KARACHI: The influx of foreign capital into local bonds has reversed, with a substantial $78 million disinvestment occurring in the first 15 days of August.
Although there are a number of possible reasons for the abrupt turnaround in investment inflows, investors blame the falling returns on treasury bills, which are expected to continue to decline in the near future.
July, the first month of the current fiscal year, saw record inflows of $258.3 million into Treasury Bills.
The State Bank’s most recent data, which was made public on Friday, shows that investment inflows drastically decreased in August, suggesting a change in investment strategy. Experts in finance anticipate a further reduction in T-bill inflows because of two main factors: declining T-bill returns and the government’s increasing difficulties in obtaining a $7 billion loan from the IMF, which has allegedly asked Pakistan to obtain a $12 billion rollover from Saudi Arabia, China, and the United Arab Emirates.
During the first 15 days of August, there were $8.194 million in inflows and $86.347 million outflows from foreign investments. $78.15 million was the net outflow.
The SBP data shows that overall inflows during the first half of August and the month of July were $271.5 million, while withdrawals totaled $180 million, leaving a net residual investment of $91.5 million.

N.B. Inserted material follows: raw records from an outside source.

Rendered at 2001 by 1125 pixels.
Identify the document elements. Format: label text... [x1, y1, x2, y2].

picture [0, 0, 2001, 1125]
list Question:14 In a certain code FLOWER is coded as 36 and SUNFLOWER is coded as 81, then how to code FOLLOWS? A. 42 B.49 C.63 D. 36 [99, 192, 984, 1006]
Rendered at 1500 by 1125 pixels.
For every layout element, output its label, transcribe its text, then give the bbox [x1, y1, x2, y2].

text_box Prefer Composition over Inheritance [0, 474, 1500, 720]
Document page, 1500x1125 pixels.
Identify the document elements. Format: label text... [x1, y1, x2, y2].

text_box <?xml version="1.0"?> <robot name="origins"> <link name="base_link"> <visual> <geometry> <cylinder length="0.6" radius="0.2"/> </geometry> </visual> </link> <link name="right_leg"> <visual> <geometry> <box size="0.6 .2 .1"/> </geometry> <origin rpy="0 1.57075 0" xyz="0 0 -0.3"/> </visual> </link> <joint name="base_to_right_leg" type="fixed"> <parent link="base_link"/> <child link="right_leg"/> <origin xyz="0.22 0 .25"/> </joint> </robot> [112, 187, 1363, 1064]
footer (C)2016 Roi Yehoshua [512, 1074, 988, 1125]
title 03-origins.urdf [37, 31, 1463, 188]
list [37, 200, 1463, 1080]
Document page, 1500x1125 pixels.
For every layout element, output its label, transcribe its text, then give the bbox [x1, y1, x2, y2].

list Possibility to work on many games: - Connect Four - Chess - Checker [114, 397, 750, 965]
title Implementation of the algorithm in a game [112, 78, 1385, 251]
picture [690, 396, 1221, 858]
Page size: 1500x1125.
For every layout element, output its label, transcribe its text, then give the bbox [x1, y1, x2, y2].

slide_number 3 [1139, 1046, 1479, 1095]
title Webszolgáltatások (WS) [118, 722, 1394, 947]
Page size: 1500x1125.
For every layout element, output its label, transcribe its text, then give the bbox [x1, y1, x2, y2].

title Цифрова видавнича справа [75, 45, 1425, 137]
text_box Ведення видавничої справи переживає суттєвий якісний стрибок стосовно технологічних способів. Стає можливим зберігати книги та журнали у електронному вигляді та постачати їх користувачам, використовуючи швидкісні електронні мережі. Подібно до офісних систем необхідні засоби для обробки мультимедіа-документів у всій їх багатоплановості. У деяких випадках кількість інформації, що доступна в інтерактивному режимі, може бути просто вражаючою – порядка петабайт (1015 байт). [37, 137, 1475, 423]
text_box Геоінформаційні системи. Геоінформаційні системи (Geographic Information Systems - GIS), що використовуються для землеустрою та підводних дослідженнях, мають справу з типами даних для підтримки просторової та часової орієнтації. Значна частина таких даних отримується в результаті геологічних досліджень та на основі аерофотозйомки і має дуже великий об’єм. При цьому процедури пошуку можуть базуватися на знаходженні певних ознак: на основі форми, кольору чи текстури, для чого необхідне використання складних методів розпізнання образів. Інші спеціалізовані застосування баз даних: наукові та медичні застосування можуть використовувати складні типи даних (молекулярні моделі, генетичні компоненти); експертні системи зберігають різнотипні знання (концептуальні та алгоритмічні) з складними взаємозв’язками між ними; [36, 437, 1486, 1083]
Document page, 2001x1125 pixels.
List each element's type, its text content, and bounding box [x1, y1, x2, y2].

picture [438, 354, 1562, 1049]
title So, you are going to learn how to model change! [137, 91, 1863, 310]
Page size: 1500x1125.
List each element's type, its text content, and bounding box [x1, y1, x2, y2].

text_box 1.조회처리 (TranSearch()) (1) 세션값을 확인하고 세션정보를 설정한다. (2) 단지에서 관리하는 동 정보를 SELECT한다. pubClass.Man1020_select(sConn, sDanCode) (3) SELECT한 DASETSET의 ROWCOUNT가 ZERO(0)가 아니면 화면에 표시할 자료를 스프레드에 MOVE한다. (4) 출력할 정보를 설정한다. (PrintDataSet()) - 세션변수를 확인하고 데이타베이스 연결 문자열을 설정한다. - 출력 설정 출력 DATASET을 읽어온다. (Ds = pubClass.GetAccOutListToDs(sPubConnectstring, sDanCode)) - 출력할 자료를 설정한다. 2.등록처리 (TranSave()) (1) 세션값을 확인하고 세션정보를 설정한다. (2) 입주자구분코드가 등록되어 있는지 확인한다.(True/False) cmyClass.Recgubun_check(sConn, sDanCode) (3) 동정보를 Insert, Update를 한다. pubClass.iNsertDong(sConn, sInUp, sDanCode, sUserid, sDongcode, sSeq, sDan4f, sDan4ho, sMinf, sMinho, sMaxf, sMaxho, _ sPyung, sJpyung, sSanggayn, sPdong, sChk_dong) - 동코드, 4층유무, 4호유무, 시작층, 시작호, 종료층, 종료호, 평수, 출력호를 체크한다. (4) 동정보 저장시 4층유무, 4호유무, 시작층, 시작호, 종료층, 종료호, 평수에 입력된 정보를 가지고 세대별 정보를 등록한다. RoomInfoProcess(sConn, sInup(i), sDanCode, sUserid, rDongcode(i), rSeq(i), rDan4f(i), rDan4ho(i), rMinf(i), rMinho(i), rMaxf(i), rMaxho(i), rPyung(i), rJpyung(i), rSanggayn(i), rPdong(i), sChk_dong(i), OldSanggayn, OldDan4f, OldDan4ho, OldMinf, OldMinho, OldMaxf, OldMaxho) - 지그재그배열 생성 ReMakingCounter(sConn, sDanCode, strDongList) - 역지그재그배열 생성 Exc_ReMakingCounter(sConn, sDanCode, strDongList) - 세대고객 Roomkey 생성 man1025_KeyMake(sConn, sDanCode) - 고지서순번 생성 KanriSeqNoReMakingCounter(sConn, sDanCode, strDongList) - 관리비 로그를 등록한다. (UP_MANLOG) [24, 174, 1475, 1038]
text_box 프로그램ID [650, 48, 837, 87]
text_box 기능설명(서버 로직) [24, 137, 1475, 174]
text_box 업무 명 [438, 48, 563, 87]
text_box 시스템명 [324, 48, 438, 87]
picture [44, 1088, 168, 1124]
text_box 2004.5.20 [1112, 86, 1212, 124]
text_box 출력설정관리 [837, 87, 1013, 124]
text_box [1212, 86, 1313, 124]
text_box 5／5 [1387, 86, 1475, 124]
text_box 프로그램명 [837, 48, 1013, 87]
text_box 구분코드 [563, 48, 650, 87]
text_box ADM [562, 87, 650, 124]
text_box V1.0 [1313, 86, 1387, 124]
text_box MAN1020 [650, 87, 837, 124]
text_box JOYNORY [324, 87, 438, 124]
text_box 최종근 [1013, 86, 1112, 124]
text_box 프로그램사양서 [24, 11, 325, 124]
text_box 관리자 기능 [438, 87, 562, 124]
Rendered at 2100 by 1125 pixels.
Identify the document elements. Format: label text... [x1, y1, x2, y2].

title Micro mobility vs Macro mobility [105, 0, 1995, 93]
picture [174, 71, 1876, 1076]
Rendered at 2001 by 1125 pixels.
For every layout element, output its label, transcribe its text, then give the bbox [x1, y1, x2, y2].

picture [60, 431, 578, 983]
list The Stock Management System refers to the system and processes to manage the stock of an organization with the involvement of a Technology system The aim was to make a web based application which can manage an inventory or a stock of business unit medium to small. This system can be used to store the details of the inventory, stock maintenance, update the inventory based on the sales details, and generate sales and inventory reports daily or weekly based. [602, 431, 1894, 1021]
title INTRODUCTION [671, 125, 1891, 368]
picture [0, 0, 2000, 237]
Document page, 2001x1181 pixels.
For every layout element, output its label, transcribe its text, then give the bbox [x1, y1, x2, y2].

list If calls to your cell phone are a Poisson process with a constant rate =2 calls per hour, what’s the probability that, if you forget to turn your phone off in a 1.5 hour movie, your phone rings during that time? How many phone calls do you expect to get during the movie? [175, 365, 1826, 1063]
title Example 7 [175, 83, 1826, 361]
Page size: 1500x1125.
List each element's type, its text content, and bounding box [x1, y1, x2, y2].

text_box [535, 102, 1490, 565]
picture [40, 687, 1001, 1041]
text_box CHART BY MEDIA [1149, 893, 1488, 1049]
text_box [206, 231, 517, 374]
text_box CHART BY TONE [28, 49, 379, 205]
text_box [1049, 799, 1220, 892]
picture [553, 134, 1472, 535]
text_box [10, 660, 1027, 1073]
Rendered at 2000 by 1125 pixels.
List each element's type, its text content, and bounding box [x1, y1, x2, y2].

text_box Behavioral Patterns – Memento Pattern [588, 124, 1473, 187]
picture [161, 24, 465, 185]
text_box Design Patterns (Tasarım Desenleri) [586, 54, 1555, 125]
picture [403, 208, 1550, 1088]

The excellent returns on domestic bonds and the stable currency rate are the reasons behind the inflows into T-bills. Nonetheless, returns on T-bills have decreased as a result of the State Bank’s decision on July 29 to lower interest rates by 100 basis points to 19.5%. T-bill returns have already decreased to 17.4 percent, and for 12-month T-bills, they are even lower at 16.99 percent.
Comparing the returns to other developing nations, financial experts argued they are still too high. By taking advantage of this chance and borrowing money at cheaper rates from foreign banks, overseas investors are investing in Pakistan and making returns that are more than twice as high.
They contend that because both exports and remittances are displaying strong health, the stable exchange rate, which is bolstered by the State Bank’s foreign exchange reserves of over $9.4 billion, demonstrates economic stability.
But the State Bank was compelled to lower interest rates even further due to the decreasing rate of inflation. The State Bank is expected to lower interest rates by 150 basis points in its upcoming monetary policy announcement on September 12th, according to financial experts.
Should the rate on T-bills be further lowered, international investors might become less inclined to purchase domestic bonds.
The nation received $580.8 million in total inflows into T-bills during the most recent fiscal year.
Experts believed that this might be a blow to the nation, which is already having trouble paying off its external debt. Despite a recent small improvement in the country’s ratings by Fitch and S&P, the nation remains unable to issue bonds to raise cash from the foreign market.